Rôle des instances sportives et perspectives
Face à la multiplication des conflits et des enjeux de justice humaine (guerres, droits humains, effondrement climatique), quels nouveaux principes ou règles pourrait-on imaginer pour rendre la neutralité sportive crédible dans le futur ?
La neutralité réelle n’existe pas. Il y aura toujours des exclusions pour non-respect de certains critères : participation des femmes, droits humains, apartheid ou génocide. Ce qui est jugé « normal » est que certains pays ne puissent participer pour non-respect des droits fondamentaux, tandis que la neutralité complète reste un idéal impossible.
Pensez-vous que le CIO et la FIFA pourront maintenir ou redéfinir leur rôle d’arbitre impartial ?
Ces instances ont des défauts, mais restent mieux placées que des structures privées pour organiser les compétitions. Elles peuvent maintenir un certain contrôle, mais elles ne peuvent éviter que le sport soit influencé par la géopolitique.

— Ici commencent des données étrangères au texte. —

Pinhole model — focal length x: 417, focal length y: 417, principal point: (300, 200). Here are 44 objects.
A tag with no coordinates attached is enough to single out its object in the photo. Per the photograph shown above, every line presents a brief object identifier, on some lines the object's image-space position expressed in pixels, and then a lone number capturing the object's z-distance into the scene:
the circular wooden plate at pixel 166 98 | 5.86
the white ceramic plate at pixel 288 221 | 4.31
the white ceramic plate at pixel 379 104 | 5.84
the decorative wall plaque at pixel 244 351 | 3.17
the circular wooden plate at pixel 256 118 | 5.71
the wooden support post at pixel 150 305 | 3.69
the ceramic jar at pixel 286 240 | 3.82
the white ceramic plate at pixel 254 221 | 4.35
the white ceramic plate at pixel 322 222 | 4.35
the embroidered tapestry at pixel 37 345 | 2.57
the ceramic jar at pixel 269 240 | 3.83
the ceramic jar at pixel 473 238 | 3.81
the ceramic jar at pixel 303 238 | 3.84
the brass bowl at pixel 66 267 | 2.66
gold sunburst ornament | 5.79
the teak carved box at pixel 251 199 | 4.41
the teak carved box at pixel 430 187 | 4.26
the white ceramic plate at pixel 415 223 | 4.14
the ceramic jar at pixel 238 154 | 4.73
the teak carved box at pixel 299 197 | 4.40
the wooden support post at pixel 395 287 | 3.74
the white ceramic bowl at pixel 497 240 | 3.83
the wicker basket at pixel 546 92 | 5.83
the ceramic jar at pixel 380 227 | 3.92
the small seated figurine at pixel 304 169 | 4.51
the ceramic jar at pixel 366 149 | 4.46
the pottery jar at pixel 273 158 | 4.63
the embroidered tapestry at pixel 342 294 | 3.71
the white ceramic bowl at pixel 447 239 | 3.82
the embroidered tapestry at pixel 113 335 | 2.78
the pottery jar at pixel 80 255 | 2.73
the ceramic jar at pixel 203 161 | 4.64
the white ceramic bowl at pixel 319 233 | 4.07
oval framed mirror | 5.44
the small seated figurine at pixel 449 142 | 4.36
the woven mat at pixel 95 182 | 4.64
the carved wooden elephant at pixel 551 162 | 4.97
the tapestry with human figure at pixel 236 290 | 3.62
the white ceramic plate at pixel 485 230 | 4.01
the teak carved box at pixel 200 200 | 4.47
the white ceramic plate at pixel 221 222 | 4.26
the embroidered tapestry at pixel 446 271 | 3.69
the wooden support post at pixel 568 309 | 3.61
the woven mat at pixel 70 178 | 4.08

Ces organisations doivent composer avec les rapports de force internationaux et faire preuve de pragmatisme, plutôt que de rechercher une neutralité absolue.
Doivent-elles adopter des positions plus affirmées face aux rivalités géopolitiques ?
Pas vraiment. Elles arbitrent les compétitions mais n’interviennent pas dans les conflits. La neutralité est un idéal qui restera théorique, le sport étant un des reflets des tensions politiques mondiales.
Mot de fin
Le sport incarne un fait social : sa visibilité médiatique en fait un instrument majeur d’influence et de discussion. Les sportifs sont parmi les citoyens les plus connus du monde, et le sport ne peut être isolé des enjeux géopolitiques. La neutralité sportive, proclamée mais jamais appliquée, restera un mythe, tant les compétitions reflètent les rapports de force et les rivalités internationales.